── Data to use
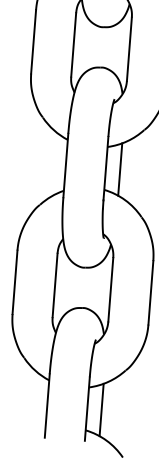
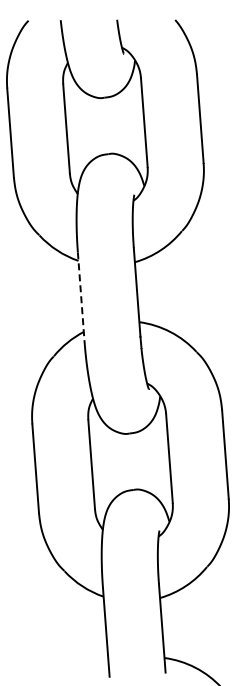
line: (65, 166) -> (81, 297), solid -> dashed
line: (119, 169) -> (156, 290), removed
line: (101, 409) -> (181, 626), removed

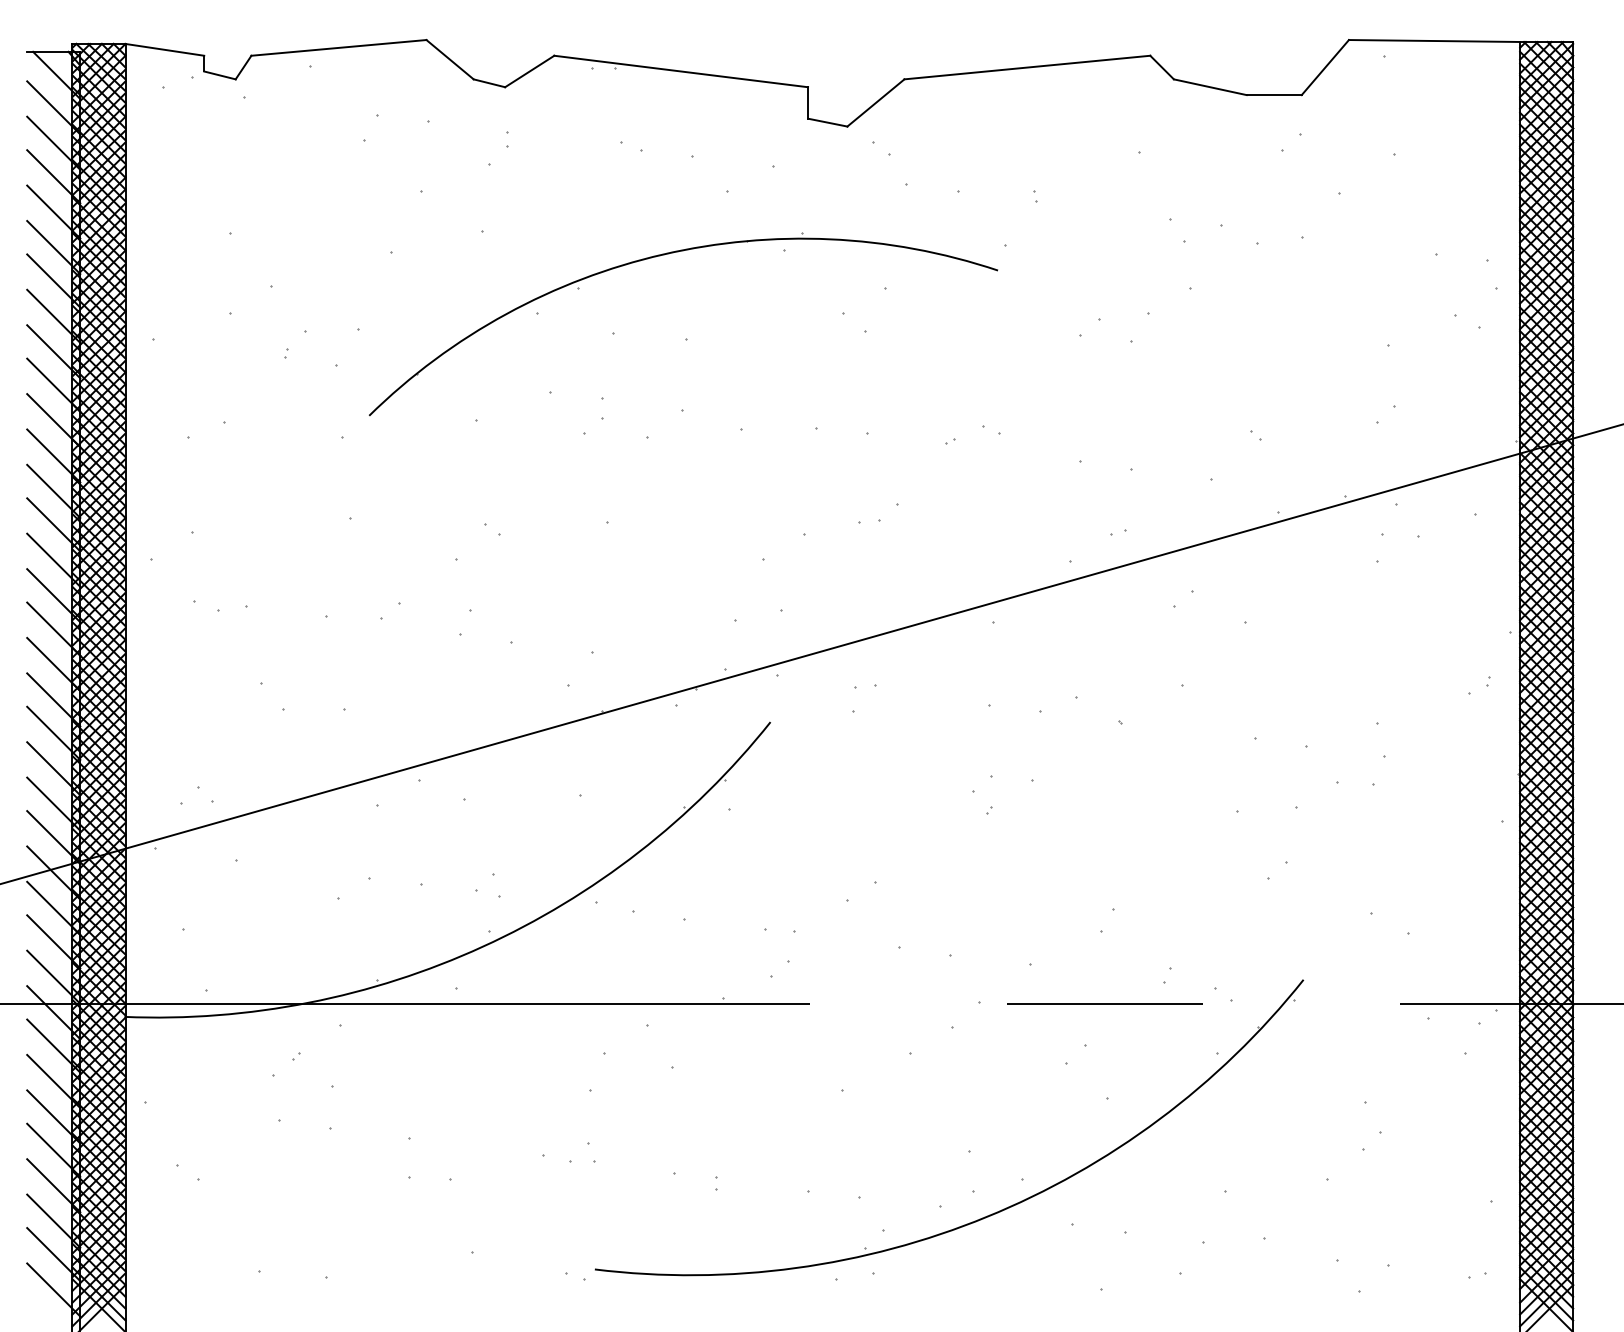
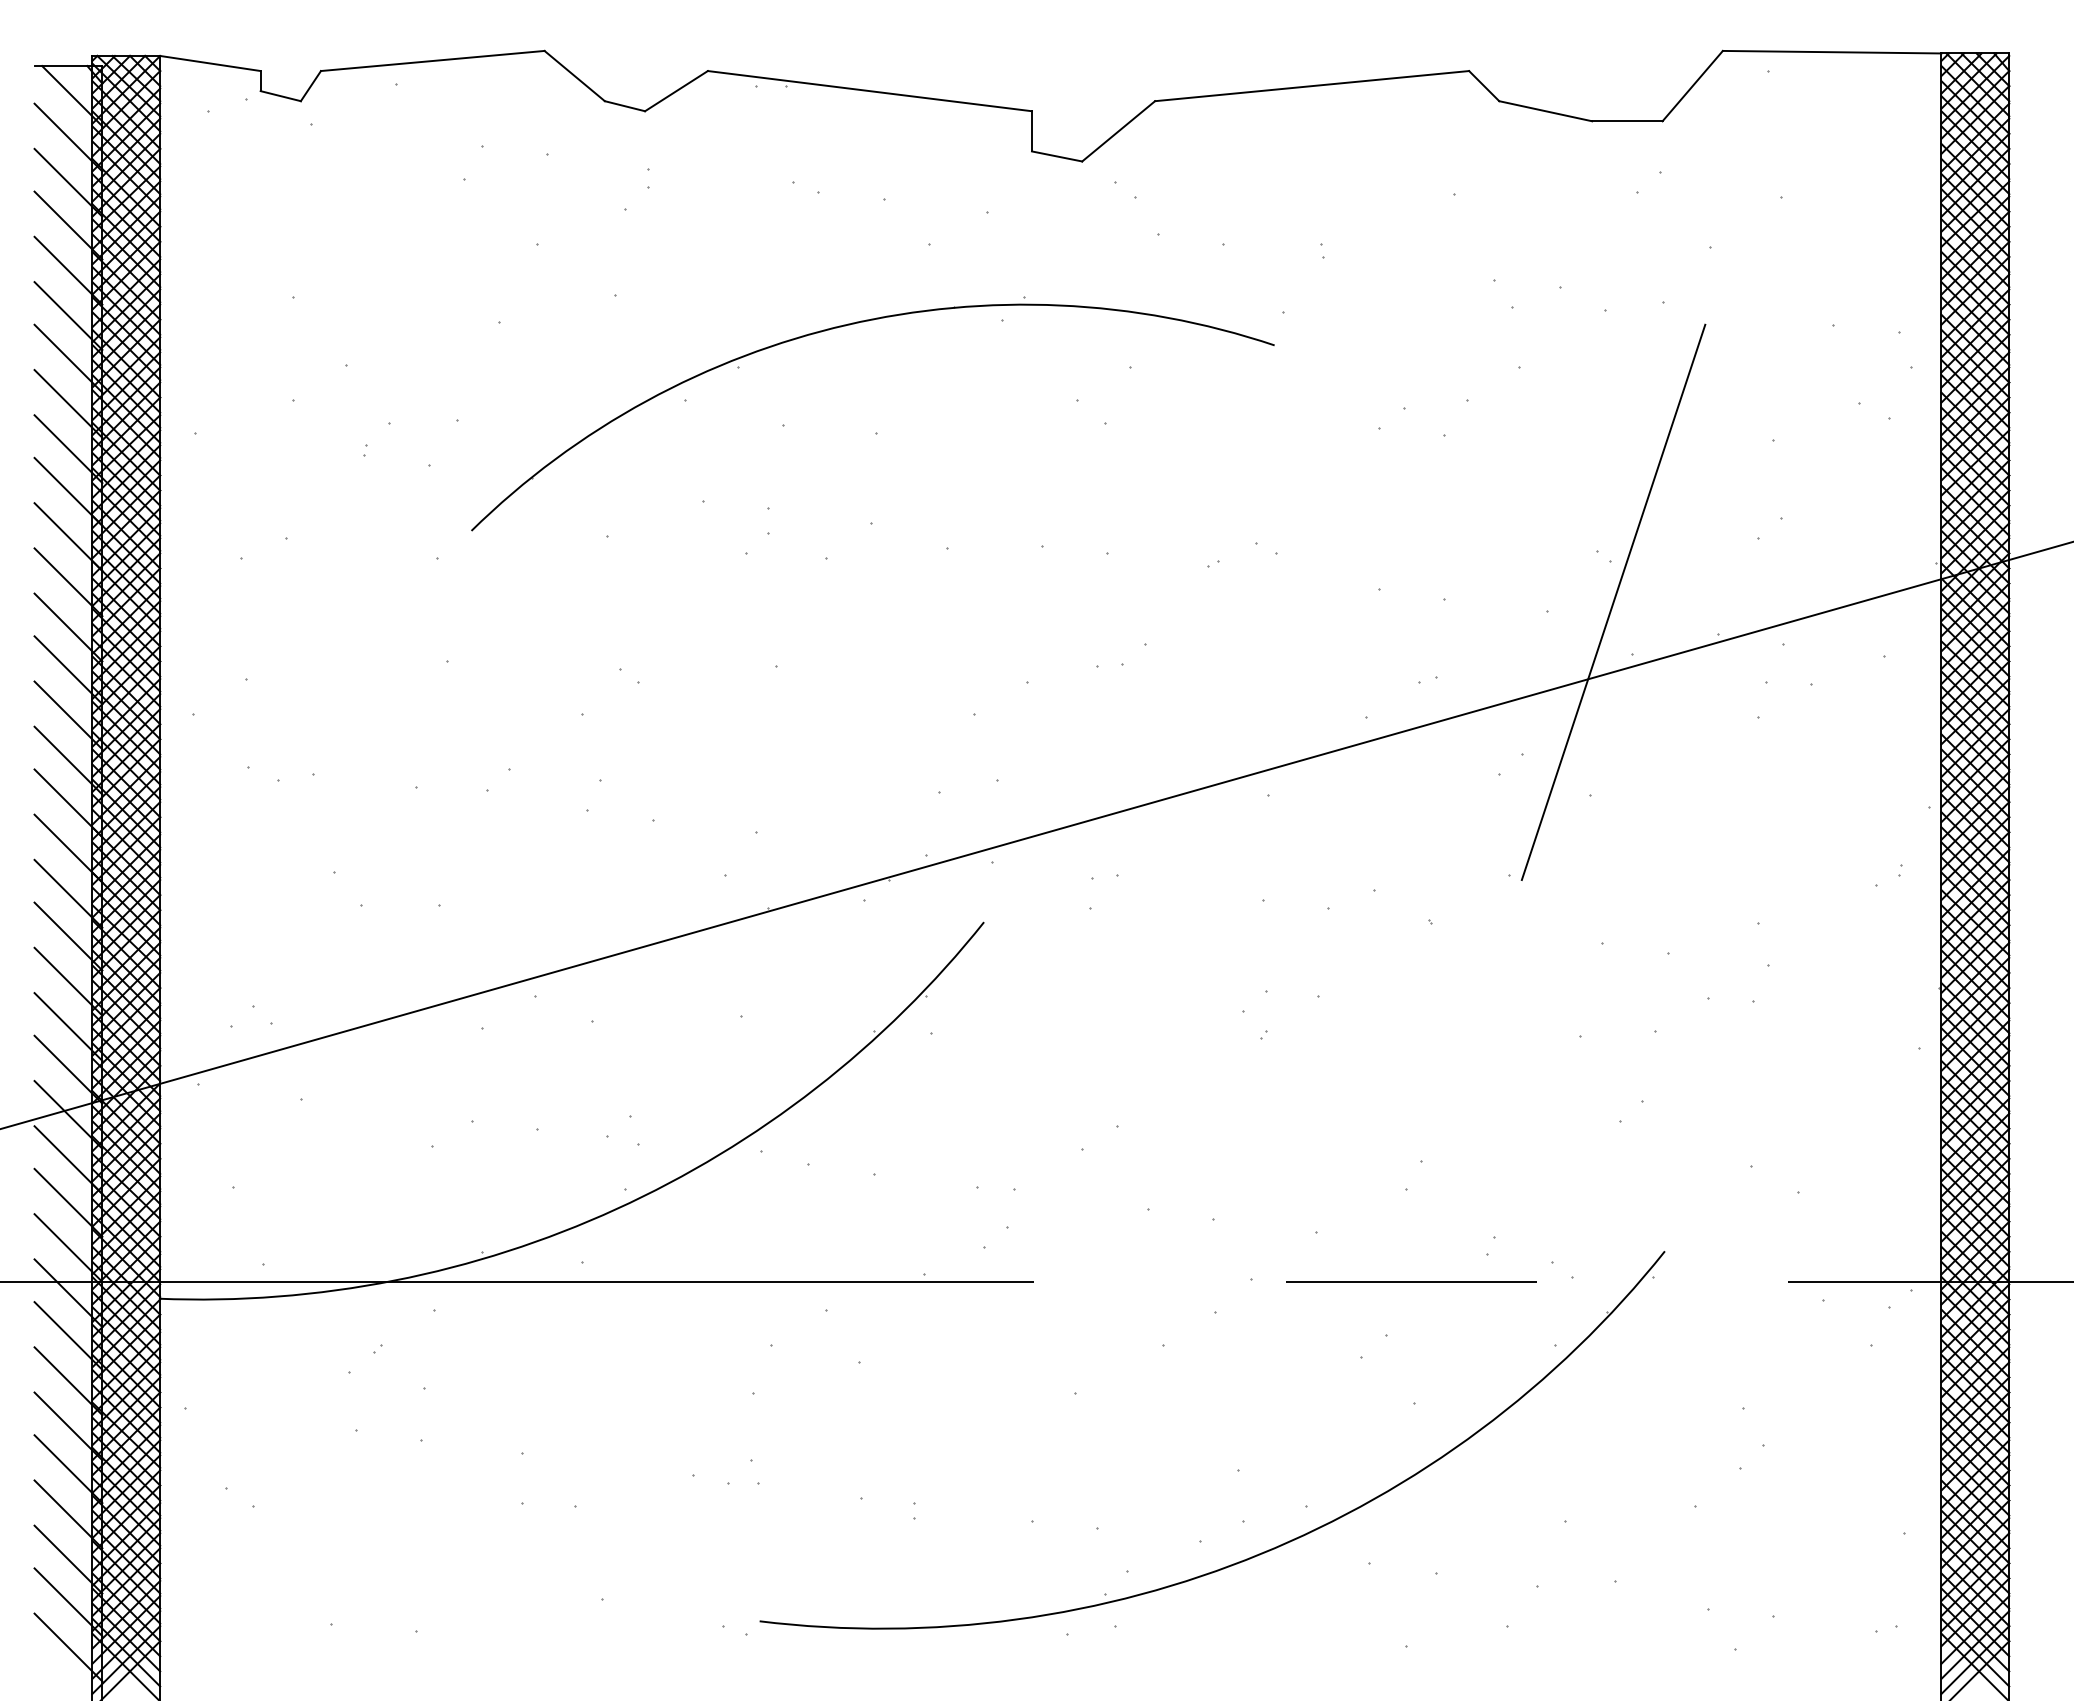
line: (1263, 471) -> (1613, 602), added

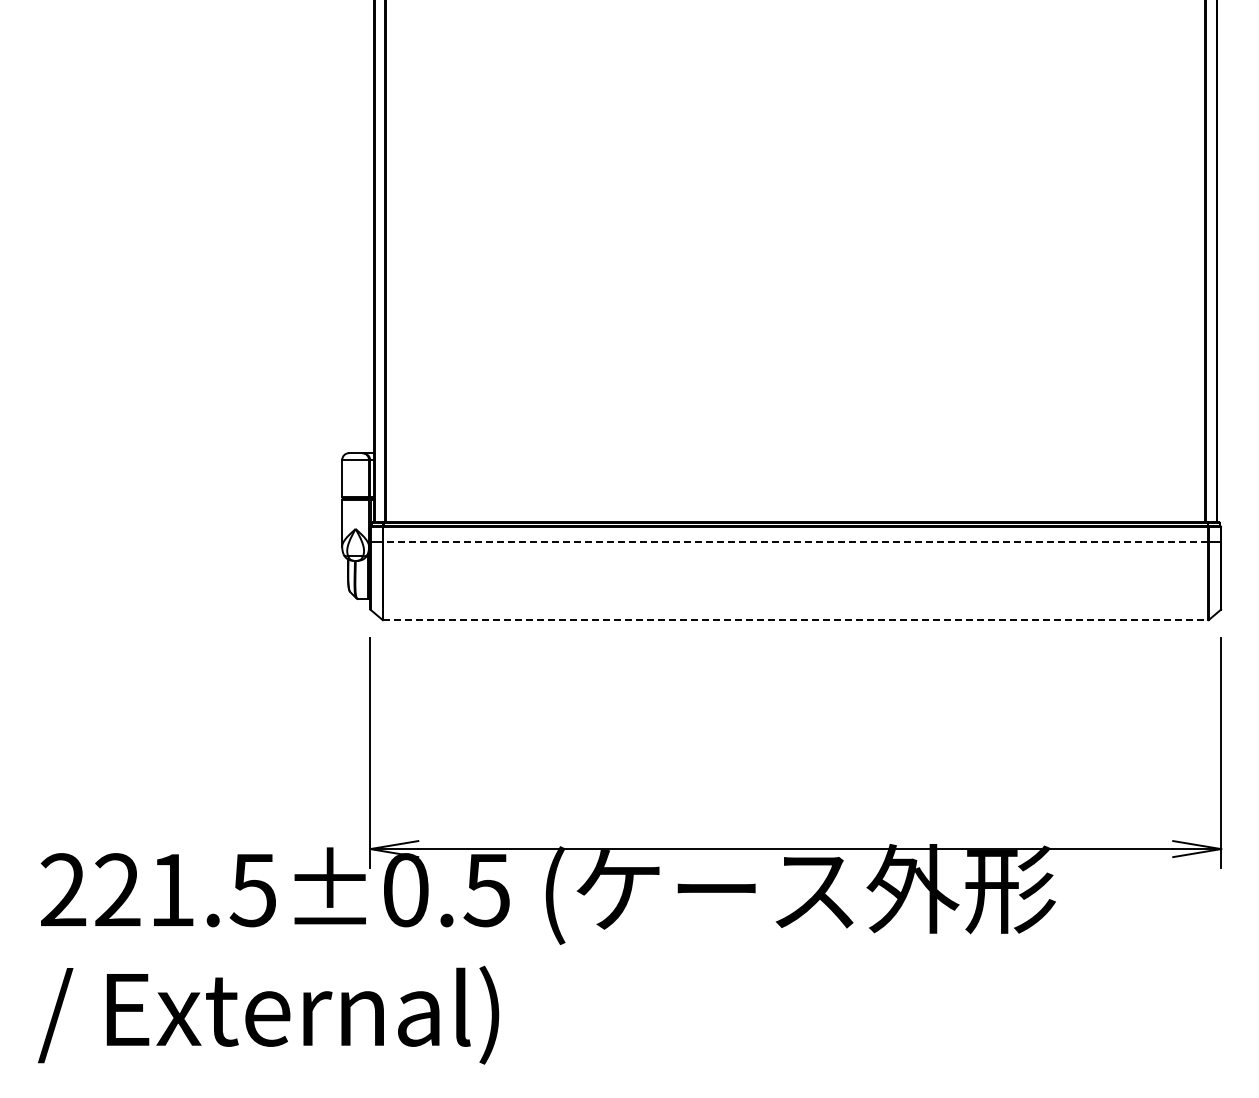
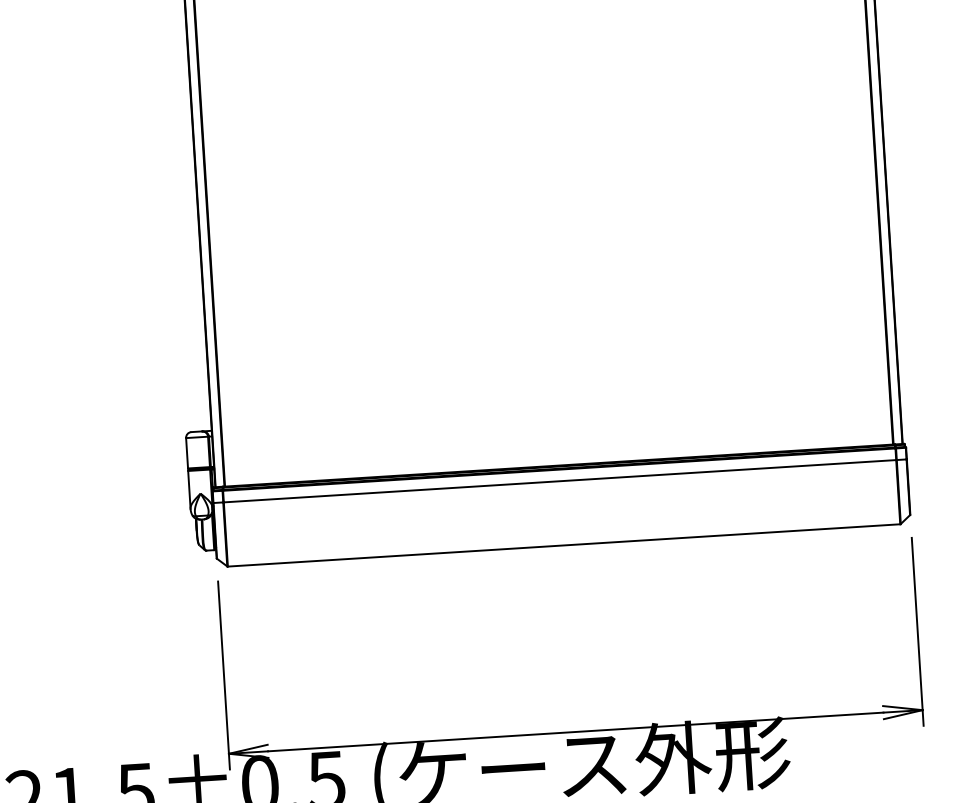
line: (795, 541) -> (559, 481), dashed -> solid
line: (796, 620) -> (564, 545), dashed -> solid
────
Repeat the records verbatim, excluding pictures.

Result below:
line: (65, 166) -> (81, 297), solid -> dashed
line: (119, 169) -> (156, 290), removed
line: (101, 409) -> (181, 626), removed

line: (1263, 471) -> (1613, 602), added

line: (795, 541) -> (559, 481), dashed -> solid
line: (796, 620) -> (564, 545), dashed -> solid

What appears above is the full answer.